EXERCISE DETAILS:
Without the pictures, repeat the listing character for character.

DATASET SECTION:
•••

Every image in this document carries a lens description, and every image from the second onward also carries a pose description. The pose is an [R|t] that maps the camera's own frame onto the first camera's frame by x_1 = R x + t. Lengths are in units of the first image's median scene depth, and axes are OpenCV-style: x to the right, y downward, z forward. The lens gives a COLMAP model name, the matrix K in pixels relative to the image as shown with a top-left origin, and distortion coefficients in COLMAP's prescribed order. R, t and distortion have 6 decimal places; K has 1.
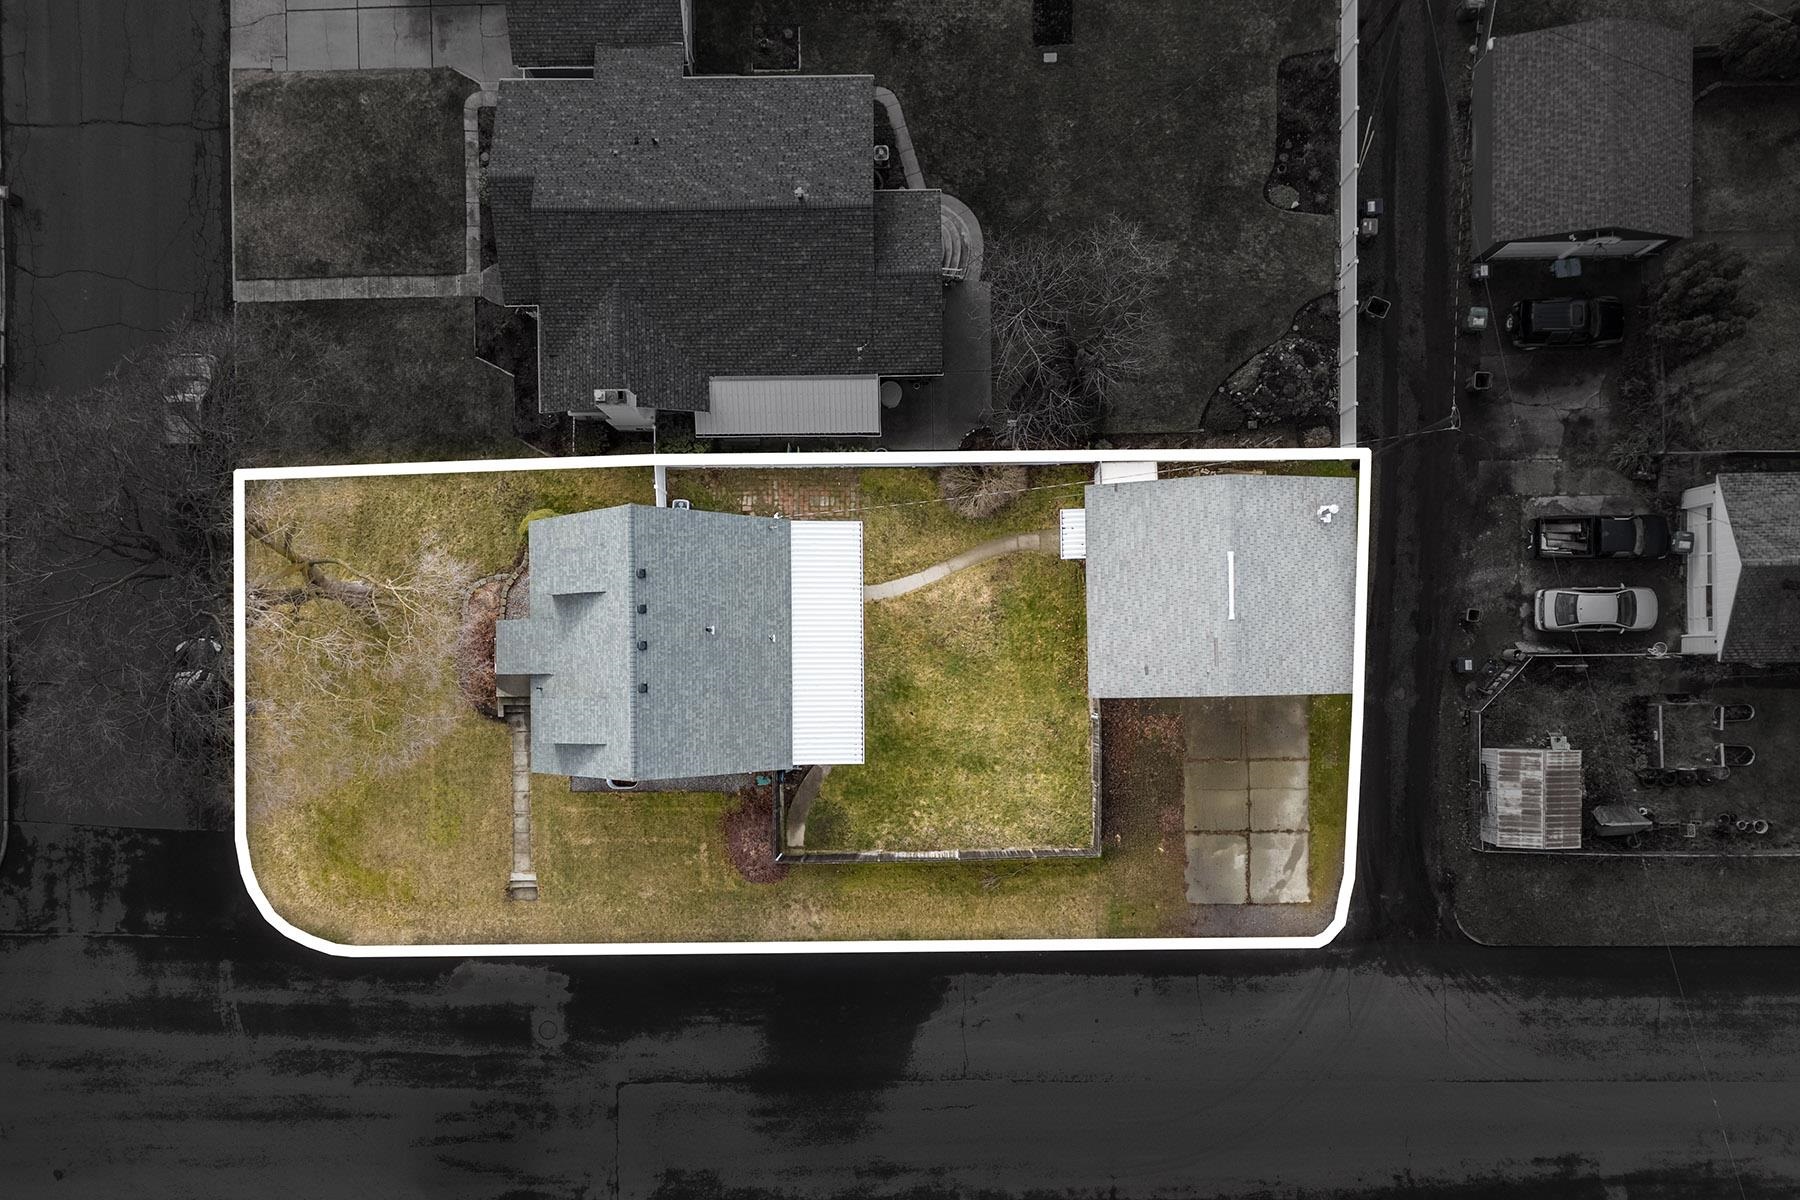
lens RADIAL K [[1315.4, 0, 902.0], [0, 1315.4, 600.6], [0, 0, 1]] dist [0.057498, -0.031186]
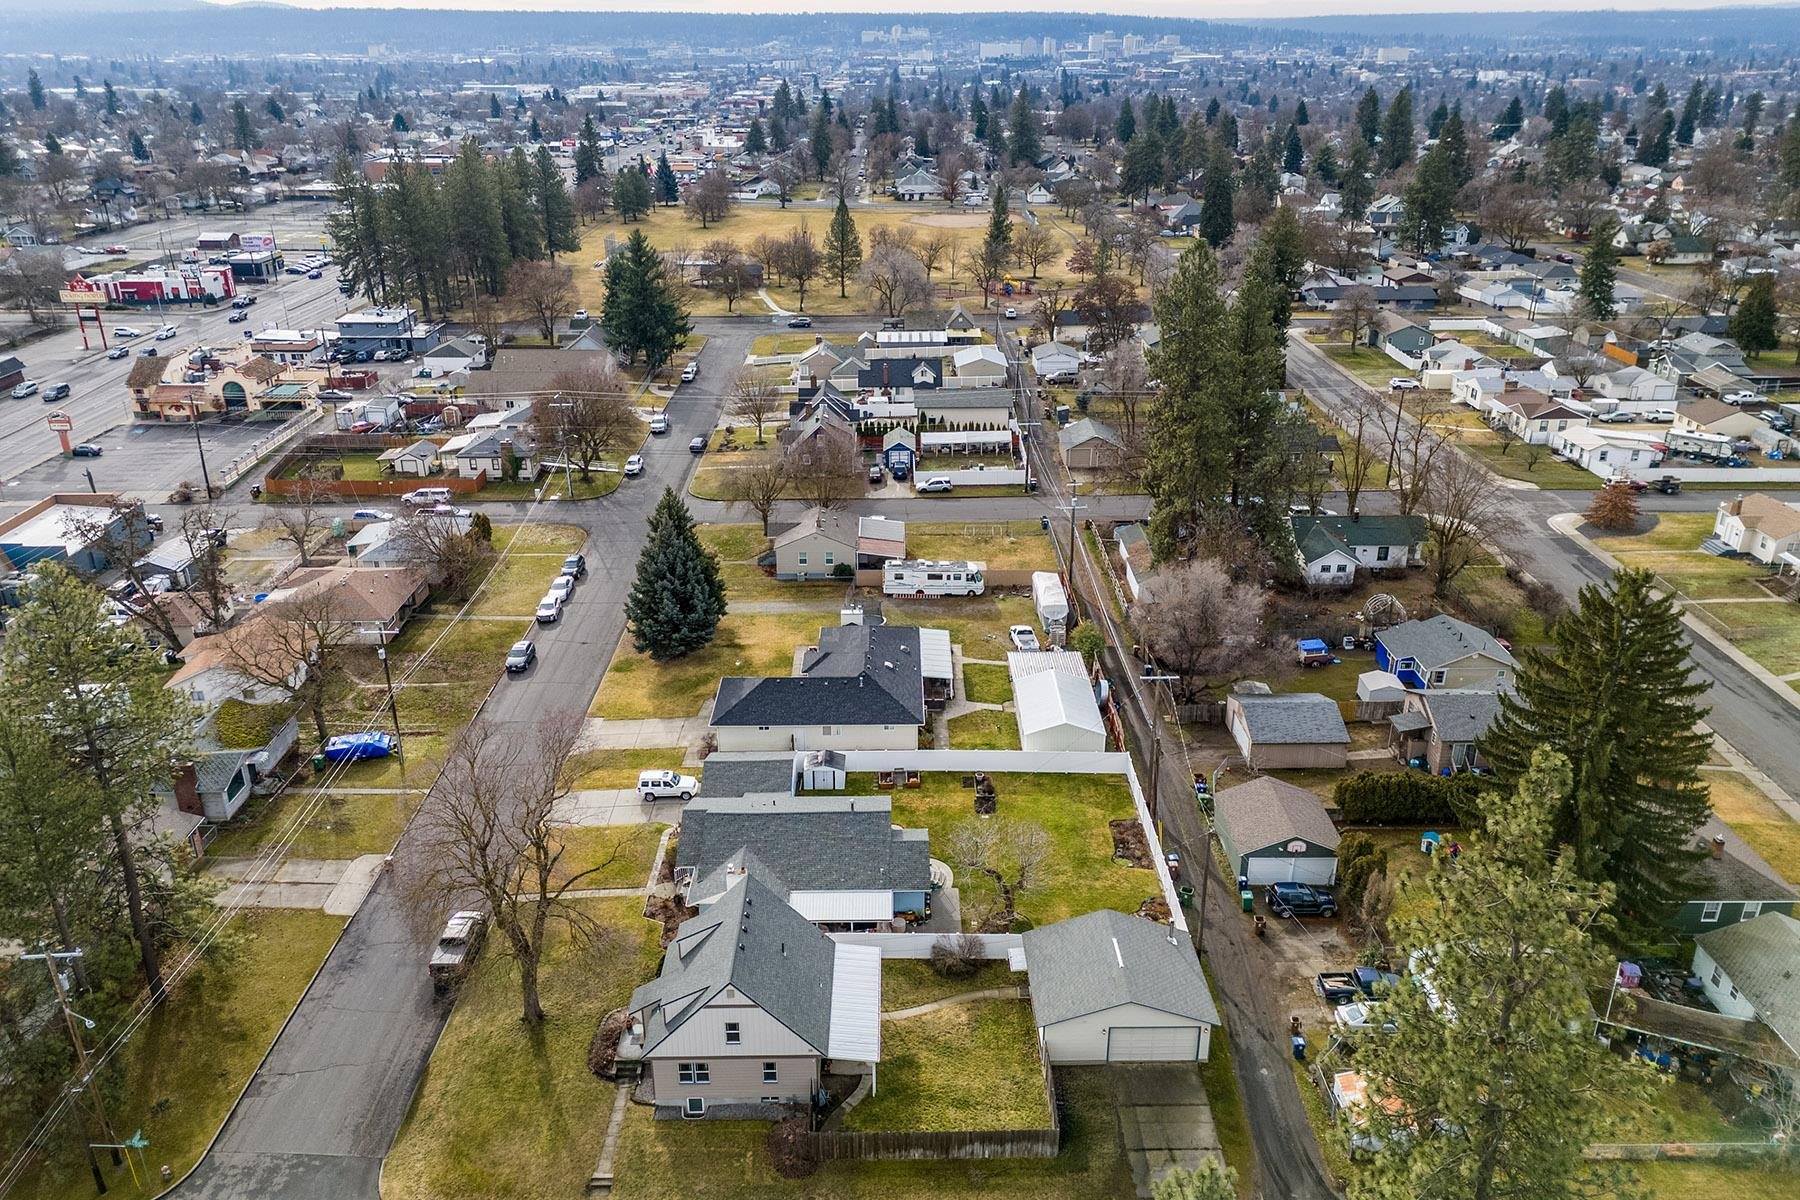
lens RADIAL K [[1315.4, 0, 904.0], [0, 1315.4, 599.9], [0, 0, 1]] dist [0.057498, -0.031186]
pose [[0.999851, 0.015305, 0.008022, -0.021318], [0.001389, 0.391562, -0.920151, 1.161544], [-0.017224, 0.920025, 0.391482, 0.004301]]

•••

TASK RESPONSE:
Every image in this document carries a lens description, and every image from the second onward also carries a pose description. The pose is an [R|t] that maps the camera's own frame onto the first camera's frame by x_1 = R x + t. Lengths are in units of the first image's median scene depth, and axes are OpenCV-style: x to the right, y downward, z forward. The lens gives a COLMAP model name, the matrix K in pixels relative to the image as shown with a top-left origin, and distortion coefficients in COLMAP's prescribed order. R, t and distortion have 6 decimal places; K has 1.
lens RADIAL K [[1315.4, 0, 902.0], [0, 1315.4, 600.6], [0, 0, 1]] dist [0.057498, -0.031186]
lens RADIAL K [[1315.4, 0, 904.0], [0, 1315.4, 599.9], [0, 0, 1]] dist [0.057498, -0.031186]
pose [[0.999851, 0.015305, 0.008022, -0.021318], [0.001389, 0.391562, -0.920151, 1.161544], [-0.017224, 0.920025, 0.391482, 0.004301]]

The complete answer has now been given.